Why not formalize portfolios as the expectation for all? School Board members might say portfolio assessment would be too time consuming to offer all students. This is only true if assessment is viewed by the State as a hammer to hold over the heads of schools and children. If assessment is seen as a cooperative venture, than local school districts can be tasked with reviewing the portfolios and determining eligibility for a diploma. The State could then monitor each school district by reviewing ten or so portfolios at random to ensure that school districts are maintaining high standards. It is called trust and verify, but apparently the NJ School Board has decided that trust is not in its vocabulary.

Finally, the School Board decrees that this test will be mandatory for all children, while failing miserably to make sure that all children in the state have anything approaching the resources they need to make this happen. The struggles of inner city schools have been well-documented and much of that struggle comes from the debilitating impact of poverty. Many programs could be instituted in the state to ameliorate the impact of poverty, but the only thing the state has been able to come up with is charter schools that do not better, on average, than public schools. The reason that charters generally do no better is because no school can overcome the educational impact of poverty on a child's brain, a child's physical health and a child's readiness to learn. Charter schools are a way to distract the people of NJ from the real issues no one wants to deal with: income inequity and segregation.

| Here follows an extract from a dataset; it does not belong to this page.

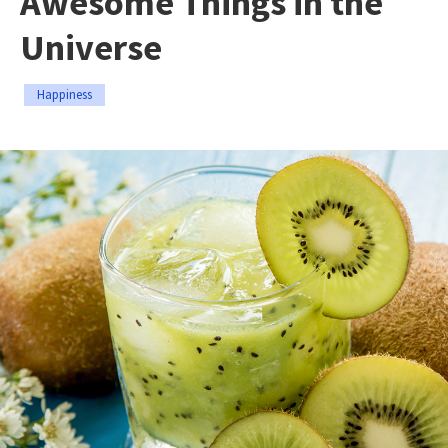
Awesome Things in the
Universe
Happiness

But it is not just the urban districts that have not been well-supported by the State. Many districts in affluent areas have also been shorted by the State according to the State's own funding formula, the School Finance Reform Act of 2008 (SFRA). The story of education in the last 30 year in New Jersey is a story of chronic under-funding, test based accountability, and failure to find real, sustainable solutions to educational issues in inner cities, even in those urban school districts that the state has taken over.

I would like to suggest an "aggressive goal" for the New Jersey State School Board. Go back to the drawing board and:

  1. Consider how the very portfolio assessment you suggest as an alternative could be the gold standard for all students. 
  2. Recognize that PARCC proficiency is based on the National Educational Assessment Program (NAEP) tests and is set way higher than the state mandated "basic competency" test and remove it as a graduation gate keeper.
  3. Lobby to ensure that all schools are appropriately funded.
  4. Support social programs, including high quality early childhood programs, and wrap around community services programs that will help children be prepared to learn in school.
In New Jersey, as well as elsewhere in the nation, it is time for policy makers to stop punishing children for the shortcomings of adults.